(What you are asked to do) Locate each line in the entries that contains the word "plan", and copy every such line in full.

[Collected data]

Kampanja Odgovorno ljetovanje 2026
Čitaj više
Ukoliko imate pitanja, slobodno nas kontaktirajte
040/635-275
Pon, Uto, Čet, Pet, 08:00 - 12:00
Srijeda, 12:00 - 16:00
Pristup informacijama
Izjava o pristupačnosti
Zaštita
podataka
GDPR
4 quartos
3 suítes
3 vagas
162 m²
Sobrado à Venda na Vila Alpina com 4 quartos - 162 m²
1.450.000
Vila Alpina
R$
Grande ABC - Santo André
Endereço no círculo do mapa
--
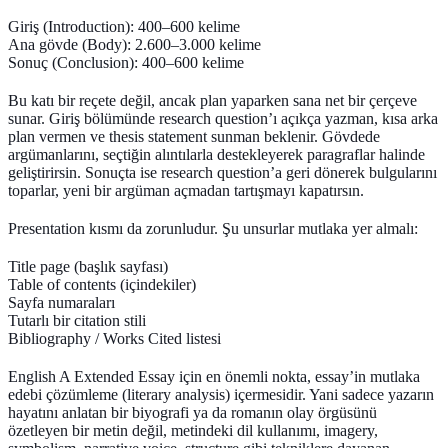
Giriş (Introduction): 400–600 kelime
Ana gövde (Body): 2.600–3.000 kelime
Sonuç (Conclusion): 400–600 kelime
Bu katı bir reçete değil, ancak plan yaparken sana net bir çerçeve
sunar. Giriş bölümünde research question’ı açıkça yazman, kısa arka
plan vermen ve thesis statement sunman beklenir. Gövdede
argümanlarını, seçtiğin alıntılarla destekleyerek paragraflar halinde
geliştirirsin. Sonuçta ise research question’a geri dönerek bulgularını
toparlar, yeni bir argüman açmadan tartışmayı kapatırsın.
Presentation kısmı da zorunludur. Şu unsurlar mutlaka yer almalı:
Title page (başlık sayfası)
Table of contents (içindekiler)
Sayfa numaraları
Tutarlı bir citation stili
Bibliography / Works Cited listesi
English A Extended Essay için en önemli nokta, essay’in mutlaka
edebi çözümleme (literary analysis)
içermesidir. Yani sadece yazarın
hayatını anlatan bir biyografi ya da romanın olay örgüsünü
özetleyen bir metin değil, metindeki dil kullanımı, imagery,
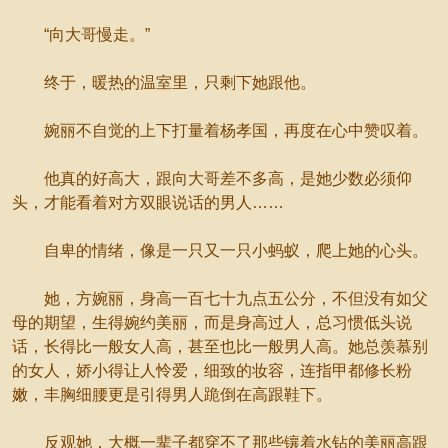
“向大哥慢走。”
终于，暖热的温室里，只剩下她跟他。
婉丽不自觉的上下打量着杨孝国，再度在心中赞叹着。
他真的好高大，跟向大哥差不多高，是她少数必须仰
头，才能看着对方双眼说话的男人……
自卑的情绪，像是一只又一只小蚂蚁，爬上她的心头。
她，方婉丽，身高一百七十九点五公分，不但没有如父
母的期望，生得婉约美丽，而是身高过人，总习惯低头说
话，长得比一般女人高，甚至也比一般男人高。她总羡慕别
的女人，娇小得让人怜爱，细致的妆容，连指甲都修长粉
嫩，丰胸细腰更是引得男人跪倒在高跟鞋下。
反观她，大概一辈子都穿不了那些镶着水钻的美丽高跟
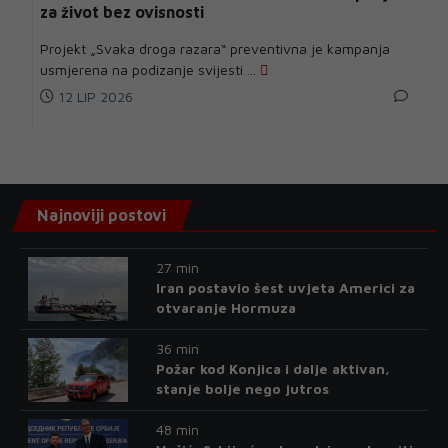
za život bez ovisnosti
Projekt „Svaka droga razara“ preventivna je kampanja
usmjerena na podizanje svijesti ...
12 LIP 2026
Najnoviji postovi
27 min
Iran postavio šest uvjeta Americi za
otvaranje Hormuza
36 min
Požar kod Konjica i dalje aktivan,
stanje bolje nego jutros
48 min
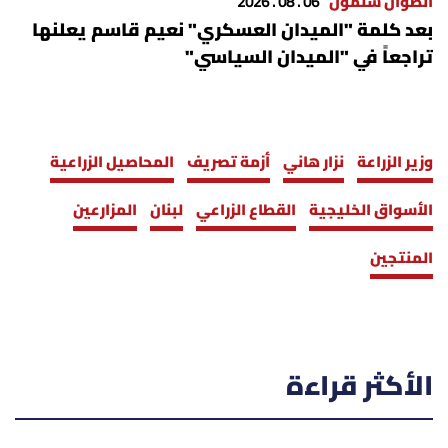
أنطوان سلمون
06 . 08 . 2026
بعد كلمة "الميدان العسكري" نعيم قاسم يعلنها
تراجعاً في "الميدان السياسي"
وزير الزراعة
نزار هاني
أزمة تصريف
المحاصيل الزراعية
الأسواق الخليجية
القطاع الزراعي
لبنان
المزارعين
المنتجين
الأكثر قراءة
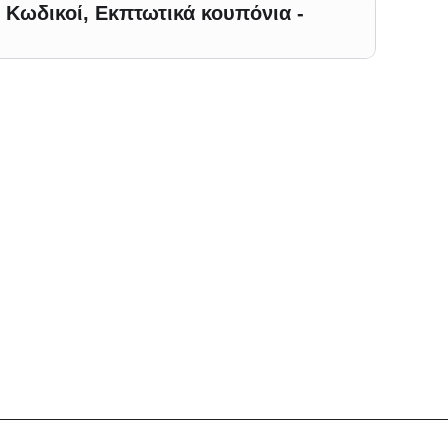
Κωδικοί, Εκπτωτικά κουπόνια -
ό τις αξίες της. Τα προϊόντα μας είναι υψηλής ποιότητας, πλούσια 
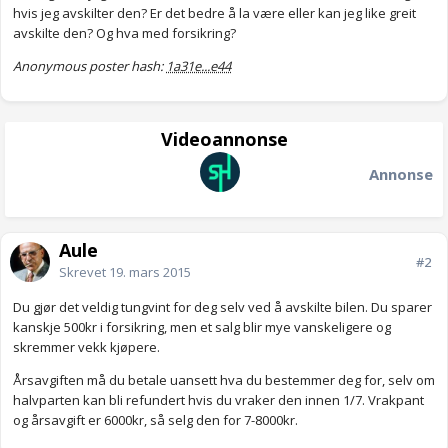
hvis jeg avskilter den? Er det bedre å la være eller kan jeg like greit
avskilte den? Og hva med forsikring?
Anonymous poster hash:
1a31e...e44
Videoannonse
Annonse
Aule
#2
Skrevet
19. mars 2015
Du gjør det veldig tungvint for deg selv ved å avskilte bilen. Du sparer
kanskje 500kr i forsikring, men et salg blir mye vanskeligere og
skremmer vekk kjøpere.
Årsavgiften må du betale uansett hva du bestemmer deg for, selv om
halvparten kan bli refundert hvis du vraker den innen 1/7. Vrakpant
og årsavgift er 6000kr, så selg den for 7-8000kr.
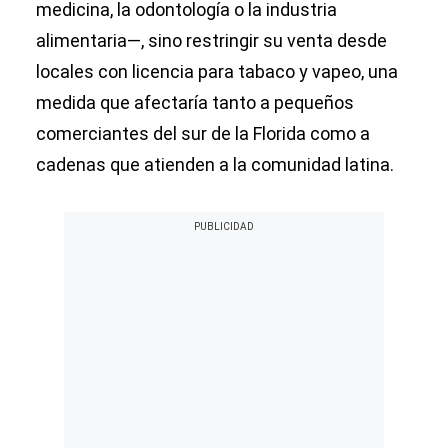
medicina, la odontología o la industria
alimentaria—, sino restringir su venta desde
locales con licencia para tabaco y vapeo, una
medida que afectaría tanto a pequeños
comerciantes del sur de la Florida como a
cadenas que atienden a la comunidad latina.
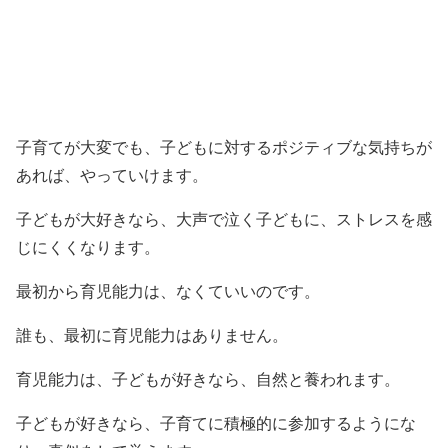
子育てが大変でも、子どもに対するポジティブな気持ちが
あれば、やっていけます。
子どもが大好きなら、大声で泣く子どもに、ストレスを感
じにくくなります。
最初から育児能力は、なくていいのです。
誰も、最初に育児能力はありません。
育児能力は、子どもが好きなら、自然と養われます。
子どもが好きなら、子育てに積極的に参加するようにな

(Solution for this task)
Bu katı bir reçete değil, ancak plan yaparken sana net bir çerçeve
plan vermen ve thesis statement sunman beklenir. Gövdede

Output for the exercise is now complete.